Venison chilli Recipe
- 1 tbsp vegetable oil
- 450g/1lb venison shoulder, trimmed and cut into large pieces
- 1 onion, finely chopped
- 1 red pepper, chopped
- 1 green pepper, chopped
- 1 stick celery, chopped
- 8-10 red chillies, chopped
- 250g/8½oz mushrooms, sliced
- 1 garlic clove, crushed
- 1 tbsp tomato purée
- pinch ground cumin
- pinch ground paprika
- 150ml/5fl oz game or beef stock
- 125ml/4½fl oz red wine
- 400g/14oz canned chopped tomatoes
- salt and freshly ground black pepper
- 50g/1¾oz dark chocolate, grated
- plain rice, cooked according to packet instructions
- 4 soft flour tortillas
- Heat the vegetable oil in a non-stick frying pan until hot and add the venison. Fry the meat for a few minutes on each side, until golden-brown all over. Remove the venison from the pan and set aside to keep warm.

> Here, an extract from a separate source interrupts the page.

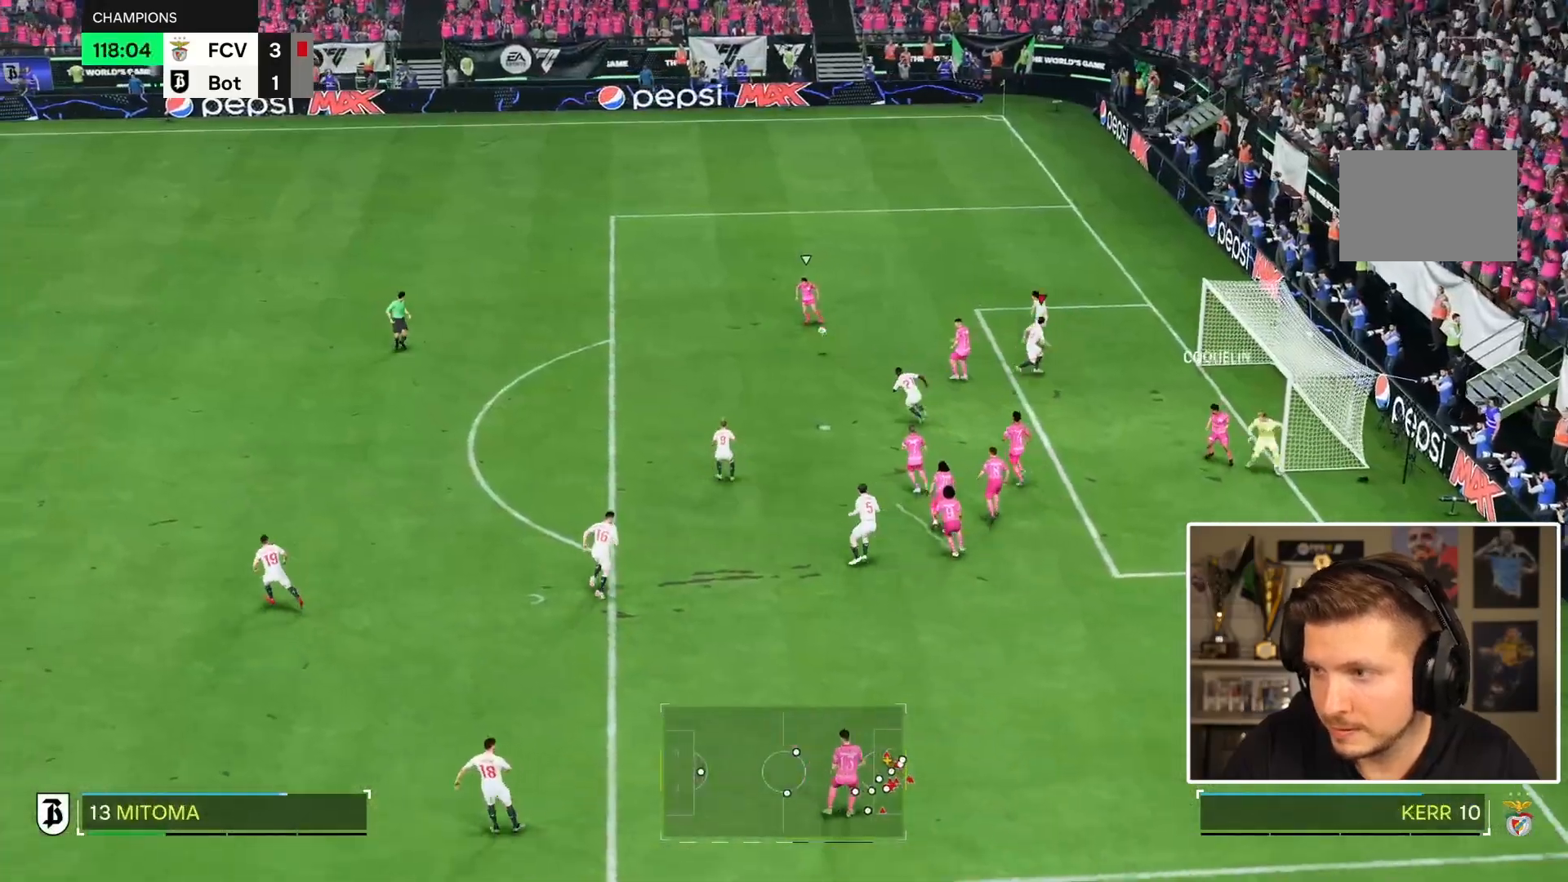
{"buttons": ["R2"], "left_stick": "up-left", "right_stick": "center", "events": [[133, "left_stick", "up-left"], [217, "R2", "down"]]}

- In the same frying pan, add the onions, red and green peppers, celery, red chillies, mushrooms and garlic and fry until the vegetables are soft but not coloured.
- Add the tomato purée to the pan, then turn down the heat and gently fry for a further ten minutes.
- Add the spices, stock, red wine and canned chopped tomatoes to the pan and bring to the boil.
- Return the venison to the pan and add the grated chocolate. Reduce the heat to very low and simmer for one hour, or until the venison is tender.
- To serve, place the venison chilli onto plates. Spoon some plain rice alongside and serve with the soft flour tortillas.